(Beginning of Excerpted records)

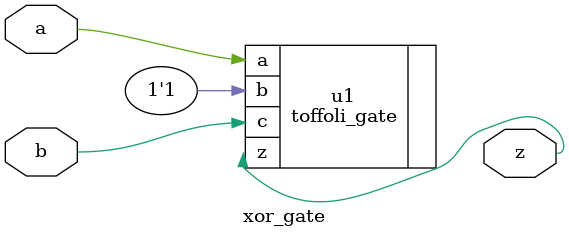
<source format=v>
`timescale 1ns / 1ps
module xor_gate(output z, input a, input b);
 toffoli_gate u1(.z(z), .a(a), .b(1'b1), .c(b));
endmodule


</source>
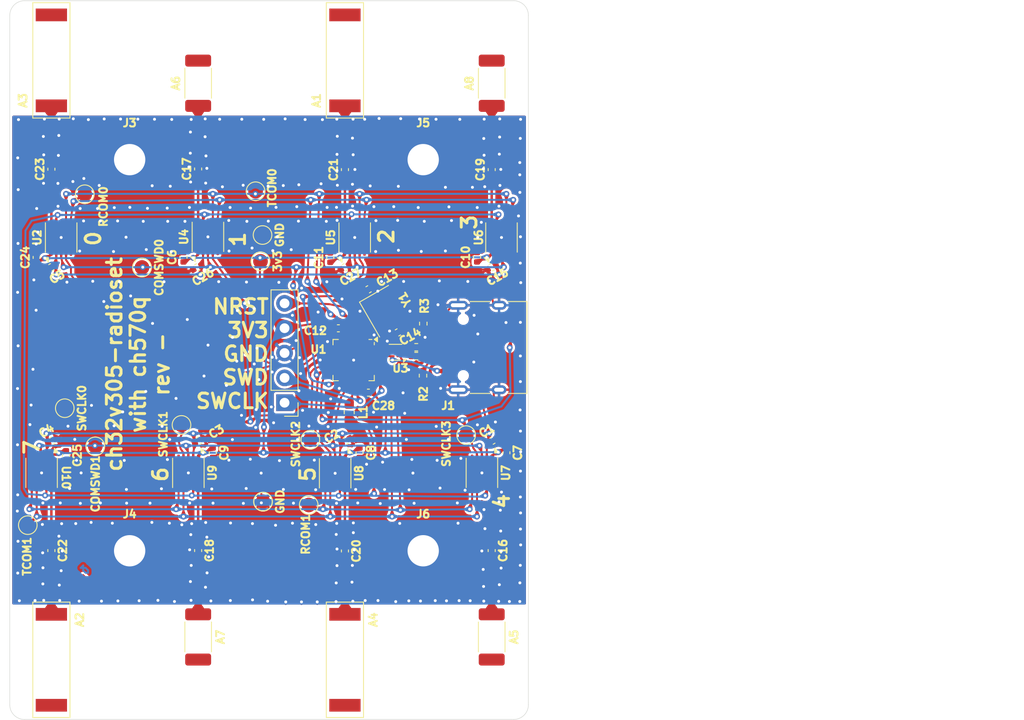
<source format=kicad_pcb>
(kicad_pcb
	(version 20241229)
	(generator "pcbnew")
	(generator_version "9.0")
	(general
		(thickness 1.6)
		(legacy_teardrops no)
	)
	(paper "A4")
	(layers
		(0 "F.Cu" signal)
		(2 "B.Cu" signal)
		(9 "F.Adhes" user "F.Adhesive")
		(11 "B.Adhes" user "B.Adhesive")
		(13 "F.Paste" user)
		(15 "B.Paste" user)
		(5 "F.SilkS" user "F.Silkscreen")
		(7 "B.SilkS" user "B.Silkscreen")
		(1 "F.Mask" user)
		(3 "B.Mask" user)
		(17 "Dwgs.User" user "User.Drawings")
		(19 "Cmts.User" user "User.Comments")
		(21 "Eco1.User" user "User.Eco1")
		(23 "Eco2.User" user "User.Eco2")
		(25 "Edge.Cuts" user)
		(27 "Margin" user)
		(31 "F.CrtYd" user "F.Courtyard")
		(29 "B.CrtYd" user "B.Courtyard")
		(35 "F.Fab" user)
		(33 "B.Fab" user)
		(39 "User.1" user)
		(41 "User.2" user)
		(43 "User.3" user)
		(45 "User.4" user)
	)
	(setup
		(pad_to_mask_clearance 0)
		(allow_soldermask_bridges_in_footprints no)
		(tenting front back)
		(pcbplotparams
			(layerselection 0x00000000_00000000_55555555_5755f5ff)
			(plot_on_all_layers_selection 0x00000000_00000000_00000000_00000000)
			(disableapertmacros no)
			(usegerberextensions no)
			(usegerberattributes yes)
			(usegerberadvancedattributes yes)
			(creategerberjobfile yes)
			(dashed_line_dash_ratio 12.000000)
			(dashed_line_gap_ratio 3.000000)
			(svgprecision 4)
			(plotframeref no)
			(mode 1)
			(useauxorigin no)
			(hpglpennumber 1)
			(hpglpenspeed 20)
			(hpglpendiameter 15.000000)
			(pdf_front_fp_property_popups yes)
			(pdf_back_fp_property_popups yes)
			(pdf_metadata yes)
			(pdf_single_document no)
			(dxfpolygonmode yes)
			(dxfimperialunits yes)
			(dxfusepcbnewfont yes)
			(psnegative no)
			(psa4output no)
			(plot_black_and_white yes)
			(sketchpadsonfab no)
			(plotpadnumbers no)
			(hidednponfab no)
			(sketchdnponfab yes)
			(crossoutdnponfab yes)
			(subtractmaskfromsilk no)
			(outputformat 1)
			(mirror no)
			(drillshape 0)
			(scaleselection 1)
			(outputdirectory "ch32v305-radioset-rev-")
		)
	)
	(net 0 "")
	(net 1 "unconnected-(A1-Pad2)")
	(net 2 "Net-(U2-ANT)")
	(net 3 "unconnected-(A2-Pad2)")
	(net 4 "Net-(U4-ANT)")
	(net 5 "unconnected-(A3-Pad2)")
	(net 6 "Net-(U5-ANT)")
	(net 7 "unconnected-(A4-Pad2)")
	(net 8 "Net-(U6-ANT)")
	(net 9 "unconnected-(A5-Pad2)")
	(net 10 "Net-(U7-ANT)")
	(net 11 "unconnected-(A6-Pad2)")
	(net 12 "Net-(U8-ANT)")
	(net 13 "Net-(U9-ANT)")
	(net 14 "unconnected-(A7-Pad2)")
	(net 15 "Net-(U10-ANT)")
	(net 16 "unconnected-(A8-Pad2)")
	(net 17 "GND")
	(net 18 "+5V")
	(net 19 "+3.3V")
	(net 20 "Net-(U1-OSC_OUT{slash}PD1)")
	(net 21 "Net-(U1-OSC_IN{slash}PD0)")
	(net 22 "SWCLK")
	(net 23 "SWD")
	(net 24 "NRST")
	(net 25 "Net-(U1-PA8{slash}UART1RX2{slash}PC9{slash}SD_D1)")
	(net 26 "MCO")
	(net 27 "DM")
	(net 28 "Net-(J1-D--PadA7)")
	(net 29 "Net-(J1-CC1)")
	(net 30 "Net-(J1-CC2)")
	(net 31 "Net-(J1-D+-PadA6)")
	(net 32 "DP")
	(net 33 "SWCLK1")
	(net 34 "SWCLK3")
	(net 35 "COMSWD0")
	(net 36 "TCOM1")
	(net 37 "RCOM1")
	(net 38 "unconnected-(U1-PC8{slash}SD_D0-Pad17)")
	(net 39 "TCOM0")
	(net 40 "unconnected-(U1-PC12{slash}UART5TX{slash}SPI3MOSI1{slash}SD_CK-Pad25)")
	(net 41 "RCOM0")
	(net 42 "unconnected-(U1-PA5{slash}SPI1SCK-Pad8)")
	(net 43 "unconnected-(U1-PD2{slash}UART5RX{slash}SD_CMD-Pad26)")
	(net 44 "unconnected-(U1-PA7{slash}SPI1MOSI-Pad10)")
	(net 45 "unconnected-(U1-PA6{slash}SPI1MISO-Pad9)")
	(net 46 "COMSWD1")
	(net 47 "SWCLK0")
	(net 48 "SWCLK2")
	(net 49 "unconnected-(U2-XO-Pad8)")
	(net 50 "unconnected-(U2-PA7{slash}T4{slash}TMR{slash}RST_{slash}CAP_IN1{slash}CMP_P1-Pad5)")
	(net 51 "unconnected-(U4-PA7{slash}T4{slash}TMR{slash}RST_{slash}CAP_IN1{slash}CMP_P1-Pad5)")
	(net 52 "unconnected-(U4-XO-Pad8)")
	(net 53 "unconnected-(U5-PA7{slash}T4{slash}TMR{slash}RST_{slash}CAP_IN1{slash}CMP_P1-Pad5)")
	(net 54 "unconnected-(U5-XO-Pad8)")
	(net 55 "unconnected-(U6-XO-Pad8)")
	(net 56 "unconnected-(U6-PA7{slash}T4{slash}TMR{slash}RST_{slash}CAP_IN1{slash}CMP_P1-Pad5)")
	(net 57 "unconnected-(U7-PA7{slash}T4{slash}TMR{slash}RST_{slash}CAP_IN1{slash}CMP_P1-Pad5)")
	(net 58 "unconnected-(U7-XO-Pad8)")
	(net 59 "unconnected-(U8-PA7{slash}T4{slash}TMR{slash}RST_{slash}CAP_IN1{slash}CMP_P1-Pad5)")
	(net 60 "unconnected-(U8-XO-Pad8)")
	(net 61 "unconnected-(U9-PA7{slash}T4{slash}TMR{slash}RST_{slash}CAP_IN1{slash}CMP_P1-Pad5)")
	(net 62 "unconnected-(U9-XO-Pad8)")
	(net 63 "unconnected-(U10-XO-Pad8)")
	(net 64 "unconnected-(U10-PA7{slash}T4{slash}TMR{slash}RST_{slash}CAP_IN1{slash}CMP_P1-Pad5)")
	(net 65 "Net-(A1-Pad1)")
	(net 66 "Net-(A2-Pad1)")
	(net 67 "Net-(A3-Pad1)")
	(net 68 "Net-(A4-Pad1)")
	(net 69 "Net-(A5-Pad1)")
	(net 70 "Net-(A6-Pad1)")
	(net 71 "Net-(A7-Pad1)")
	(net 72 "Net-(A8-Pad1)")
	(footprint "TestPoint:TestPoint_Pad_D1.5mm" (layer "F.Cu") (at 133.37 104.92 90))
	(footprint "TestPoint:TestPoint_Pad_D1.5mm" (layer "F.Cu") (at 136.49 108.82))
	(footprint "Capacitor_SMD:C_0402_1005Metric" (layer "F.Cu") (at 177 80.52 90))
	(footprint "cnhardware:DFN-6_1.2x1.0mm_P0.4mm" (layer "F.Cu") (at 167.17 99.2 180))
	(footprint "Connector_PinHeader_2.54mm:PinHeader_1x05_P2.54mm_Vertical" (layer "F.Cu") (at 155.83 104.36 180))
	(footprint "Capacitor_SMD:C_0402_1005Metric" (layer "F.Cu") (at 146.999999 80.455 90))
	(footprint "RF_Antenna:Coilcraft_MA5532-AE_RFID" (layer "F.Cu") (at 162 130.65 -90))
	(footprint "Capacitor_SMD:C_0402_1005Metric" (layer "F.Cu") (at 162.084308 108.24 30))
	(footprint "Resistor_SMD:R_2010_5025Metric" (layer "F.Cu") (at 147 128.3125 -90))
	(footprint "RF_Antenna:Coilcraft_MA5532-AE_RFID" (layer "F.Cu") (at 132 130.65 -90))
	(footprint "Capacitor_SMD:C_0402_1005Metric" (layer "F.Cu") (at 177 90.5 -150))
	(footprint "Capacitor_SMD:C_0402_1005Metric" (layer "F.Cu") (at 145.5 89.48 90))
	(footprint "Capacitor_SMD:C_0402_1005Metric" (layer "F.Cu") (at 148.5 109.48 -90))
	(footprint "Capacitor_SMD:C_0402_1005Metric" (layer "F.Cu") (at 132 90.5 -150))
	(footprint "Crystal:Crystal_SMD_3225-4Pin_3.2x2.5mm" (layer "F.Cu") (at 166 95 -60))
	(footprint "Package_DFN_QFN:DFN-10-1EP_3x3mm_P0.5mm_EP1.7x2.5mm" (layer "F.Cu") (at 178.000001 87.4625 90))
	(footprint "TestPoint:TestPoint_Pad_D1.5mm" (layer "F.Cu") (at 153.58 87.21 90))
	(footprint "TestPoint:TestPoint_Pad_D1.5mm" (layer "F.Cu") (at 158.47 108.15 90))
	(footprint "MountingHole:MountingHole_3.2mm_M3_DIN965_Pad" (layer "F.Cu") (at 170 79.5))
	(footprint "TestPoint:TestPoint_Pad_D1.5mm" (layer "F.Cu") (at 141.26 90.53 90))
	(footprint "Package_DFN_QFN:DFN-10-1EP_3x3mm_P0.5mm_EP1.7x2.5mm" (layer "F.Cu") (at 176 111.5375 -90))
	(footprint "Capacitor_SMD:C_0402_1005Metric" (layer "F.Cu") (at 162 90.5 -150))
	(footprint "RF_Antenna:Coilcraft_MA5532-AE_RFID" (layer "F.Cu") (at 132 69.35 90))
	(footprint "TestPoint:TestPoint_Pad_D1.5mm" (layer "F.Cu") (at 135.41 83.04))
	(footprint "Capacitor_SMD:C_0402_1005Metric" (layer "F.Cu") (at 177 119.48 -90))
	(footprint "Capacitor_SMD:C_0402_1005Metric" (layer "F.Cu") (at 133.5 109.75 -90))
	(footprint "MountingHole:MountingHole_3.2mm_M3_DIN965_Pad" (layer "F.Cu") (at 140 79.5))
	(footprint "TestPoint:TestPoint_Pad_D1.5mm" (layer "F.Cu") (at 145.3 106.63))
	(footprint "TestPoint:TestPoint_Pad_D1.5mm" (layer "F.Cu") (at 153.63 114.48 90))
	(footprint "Resistor_SMD:R_0402_1005Metric" (layer "F.Cu") (at 169.98 101.59 -90))
	(footprint "cnhardware:R_0402_1005Metric_COMPACT" (layer "F.Cu") (at 169.29 98.69))
	(footprint "Capacitor_SMD:C_0402_1005Metric" (layer "F.Cu") (at 164.4 103.33 180))
	(footprint "Capacitor_SMD:C_0402_1005Metric" (layer "F.Cu") (at 147.084308 108.24 30))
	(footprint "Capacitor_SMD:C_0402_1005Metric" (layer "F.Cu") (at 130.5 89.5 90))
	(footprint "Capacitor_SMD:C_0402_1005Metric" (layer "F.Cu") (at 147.000001 119.48 -90))
	(footprint "TestPoint:TestPoint_Pad_D1.5mm" (layer "F.Cu") (at 158.3 114.82))
	(footprint "TestPoint:TestPoint_Pad_D1.5mm" (layer "F.Cu") (at 152.87 82.73))
	(footprint "Resistor_SMD:R_2010_5025Metric" (layer "F.Cu") (at 177 128.3125 -90))
	(footprint "TestPoint:TestPoint_Pad_D1.5mm" (layer "F.Cu") (at 174.39 107.67))
	(footprint "Resistor_SMD:R_0402_1005Metric" (layer "F.Cu") (at 170.01 96.27 90))
	(footprint "Capacitor_SMD:C_0402_1005Metric" (layer "F.Cu") (at 175.5 89.48 90))
	(footprint "Capacitor_SMD:C_0402_1005Metric" (layer "F.Cu") (at 161.33 96.75 180))
	(footprint "Capacitor_SMD:C_0402_1005Metric"
		(layer "F.Cu")
		(uuid "8d718f3d-9625-4208-89c4-85979a3ea573")
		(at 132 80.48 90)
		(descr "Capacitor SMD 0402 (1005 Metric), square (rectangular) end terminal, IPC-7351 nominal, (Body size source: IPC-SM-782 page 76, https://www.pcb-3d.com/wordpress/wp-content/uploads/ipc-sm-782a_amendment_1_and_2.pdf), generated with kicad-footprint-generator")
		(tags "capacitor")
		(property "Reference" "C23"
			(at 0 -1.16 90)
			(unlocked yes)
			(layer "F.SilkS")
			(uuid "5a42201f-6200-4306-ad11-1ece4fbeeaf4")
			(effects
				(font
					(size 0.8 0.8)
					(thickness 0.2)
				)
			)
		)
		(property "Value" "10p"
			(at 0 1.16 90)
			(unlocked yes)
			(layer "F.Fab")
			(uuid "fd7210ed-cde2-4694-9885-cc41babb81aa")
			(effects
				(font
					(size 1 1)
					(thickness 0.15)
				)
			)
		)
		(property "Datasheet" "~"
			(at 0 0 90)
			(unlocked yes)
			(layer "F.Fab")
			(hide yes)
			(uuid "a8208a71-6b8f-48b8-a93f-d3c8d5ec3110")
			(effects
				(font
					(size 1 1)
					(thickness 0.15)
				)
			)
		)
		(property "Description" "Unpolarized capacitor"
			(at 0 0 90)
			(unlocked yes)
			(layer "F.Fab")
			(hide yes)
			(uuid "448badec-bbe4-496b-81fd-5214382ca9a7")
			(effects
				(font
					(size 1 1)
					(thickness 0.15)
				)
			)
		)
		(property "LCSC" "C32949"
			(at 0 0 90)
			(unlocked yes)
			(layer "F.Fab")
			(hide yes)
			(uuid "db9eb8a5-404e-46af-9949-57a1a4d35072")
			(effects
				(font
					(size 1 1)
					(thickness 0.15)
				)
			)
		)
		(property ki_fp_filters "C_*")
		(path "/b957674b-a381-454d-af86-6af62bc10f25")
		(sheetname "/")
		(sheetfile "ch32v305-radioset.kicad_sch")
		(attr smd)
		(fp_line
			(start -0.107836 -0.36)
			(end 0.107836 -0.36)
			(stroke
				(width 0.1)
				(type solid)
			)
			(layer "F.SilkS")
			(uuid "3c0836e1-dc61-422f-a0dc-4dc118d97ecd")
		)
		(fp_line
			(start -0.107836 0.36)
			(end 0.107836 0.36)
			(stroke
				(width 0.1)
				(type solid)
			)
			(layer "F.SilkS")
			(uuid "d069f62c-1d4b-4f68-94ff-3230ddf4dd85")
		)
		(fp_line
			(start 0.91 -0.46)
			(end 0.91 0.46)
			(stroke
				(width 0.05)
				(type solid)
			)
			(layer "F.CrtYd")
			(uuid "bc059b12-71c2-4bef-bd6c-83f9ef9ba619")
		)
		(fp_line
			(start -0.91 -0.46)
			(end 0.91 -0.46)
			(stroke
				(width 0.05)
				(type solid)
			)
			(layer "F.CrtYd")
			(uuid "f36d557e-fef4-43df-a566-092514009bd5")
		)
		(fp_line
			(start 0.91 0.46)
			(end -0.91 0.46)
			(stroke
				(width 0.05)
				(type solid)
			)
			(layer "F.CrtYd")
			(uuid "e4aede56-b0ac-4675-89c9-c7524e4a8d67")
		)
		(fp_line
			(start -0.91 0.46)
			(end -0.91 -0.46)
			(stroke
				(width 0.05)
				(type solid)
			)
			(layer "F.CrtYd")
			(uuid "4c52f0d5-28fa-413e-9416-3a23f6029d0f")
		)
		(fp_line
			(start 0.5 -0.25)
			(end 0.5 0.25)
			(stroke
				(width 0.1)
				(type solid)
			)
			(layer "F.Fab")
			(uuid "238c45bb-854d-47d6-
... [1204628 chars truncated]
</source>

(End of Excerpted records)

▶ Task directions: Your answer must be a single number: the count of lines in these records that contain "radioset".

▶ Response to this exercise: 2